___ SUPPLIED TEXT
That the Legislation (Gay, Lesbian and Transgender) Amendment Bill 2002 be referred to the Standing Committee on Legal Affairs for inquiry and report by the first sitting day in August 2003.

Mr Speaker and members, I think one has to ask what is the absolute urgency of this being dealt with now. There are a number of major issues that need looking at and testing out-a committee will do that. The obvious committee is the Standing Committee on Legal Affairs. That is the appropriate committee to look at a bill such as this. In fact, it is currently getting submissions in relation to another bill with a number of contentious issues-that is in relation to industrial manslaughter.

I do not think I have received so many letters from interested parties in relation to this piece of legislation, and indeed the discussion paper, than I have since one of the abortion debates. The amount of correspondence I have received is probably greater than some of the other times the issue has come up. The correspondence has not been all one way-there are a number of people who have asked, in their correspondence, why this can't be looked at properly. They have made a suggestion: why doesn't an Assembly committee look at this issue?

Indeed one of the groups which will be affected by this-I think it was someone writing on behalf of the transgender group-indicated they did not feel they had been consulted enough. They wanted the opportunity to address the issue and they specifically suggested: is a committee going to be looking at that? Is there some way we can have our say?

So it is not only on one side of the issue that people would like to see this go to a committee-there are a number of other important issues. There is also the fact that other people have asked, "Why are we doing this now, when we have an issues paper out as well, which the government is not going to report on until May? What is the rush to do in doing this now, when we have stage 2-or perhaps some other issues in the issues paper that should be looked at? Why isn't it better to do it all at once?"

Mr Jim Wallace is one person who comes to mind. Former Brigadier Wallace has asked several times, "Why can't this all be done at once-surely that would be more logical?"

I would ask: what is the harm in sending this to a committee? Other people have raised some significant issues-I have not had a chance to go into those fully. One is what effect the legislation that is likely to be passed today, if it goes through today, will have-and what consistency it has with various pieces of federal legislation, such as the Marriage Act and the Family Law Act. Those are other issues I believe we need to look at properly, to ensure that whatever comes out of this process works and is not going to get bowled over in the first court case in which someone takes it on.

There were some crucially important issues raised by a large number of my correspondents-I think the Attorney raised this. They raised significant issues around such things as the sanctity of marriage-issues that go to the very foundations of our society. When many of these people say, "We want a chance to be heard,"they specifically mention that this is something important, which should go to a committee. That is good consultation. It is proper consultation on major issues-and these are major issues.
______
___ THE DATA
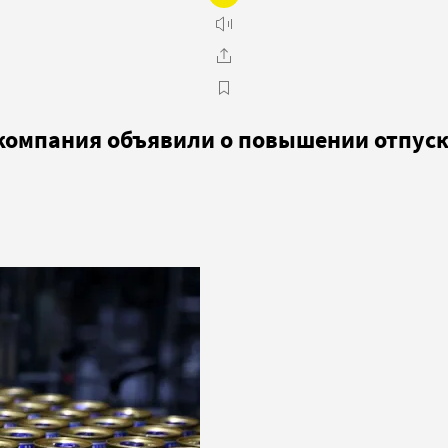
 компания объявили о повышении отпус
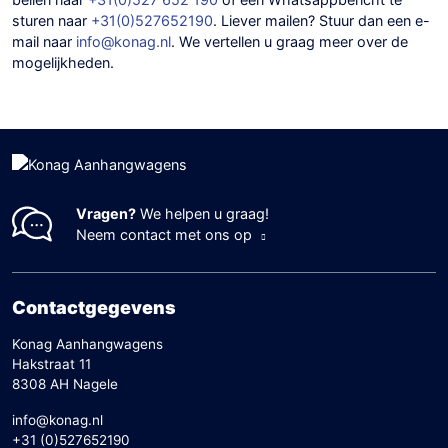
sturen naar
+31(0)527652190
. Liever mailen? Stuur dan een e-
mail naar
info@konag.nl
. We vertellen u graag meer over de
mogelijkheden.
Vragen?
We helpen u graag!
Neem contact met ons op
Contactgegevens
Konag Aanhangwagens
Hakstraat 11
8308 AH Nagele
info@konag.nl
+31 (0)527652190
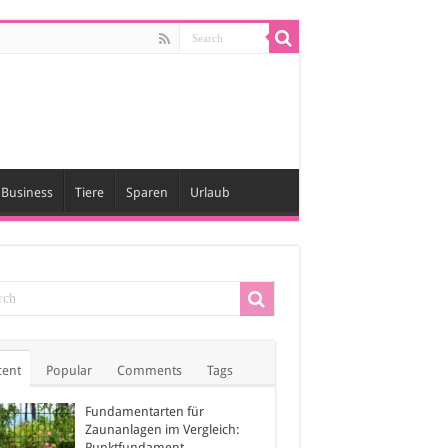
Business
Tiere
Sparen
Urlaub
cent
Popular
Comments
Tags
Fundamentarten für
Zaunanlagen im Vergleich:
Punktfundament,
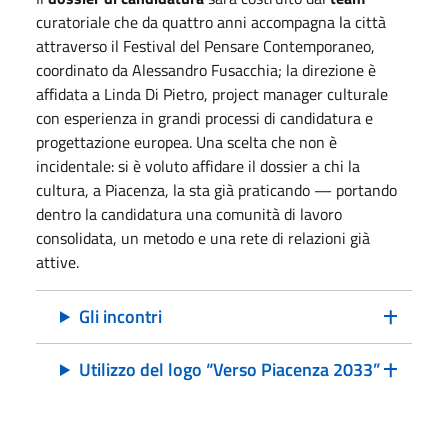
curatoriale che da quattro anni accompagna la città
attraverso il Festival del Pensare Contemporaneo,
coordinato da Alessandro Fusacchia; la direzione è
affidata a Linda Di Pietro, project manager culturale
con esperienza in grandi processi di candidatura e
progettazione europea. Una scelta che non è
incidentale: si è voluto affidare il dossier a chi la
cultura, a Piacenza, la sta già praticando — portando
dentro la candidatura una comunità di lavoro
consolidata, un metodo e una rete di relazioni già
attive.
Gli incontri
Utilizzo del logo “Verso Piacenza 2033”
______
**WORK TO BE COMPLETED**
Retype the stretch from "Indeed one of" through "have our say?" in the speech on referring the bill to committee.

**ANSWER TO THE EXERCISE**
Indeed one of the groups which will be affected by this-I think it was someone writing on behalf of the transgender group-indicated they did not feel they had been consulted enough. They wanted the opportunity to address the issue and they specifically suggested: is a committee going to be looking at that? Is there some way we can have our say?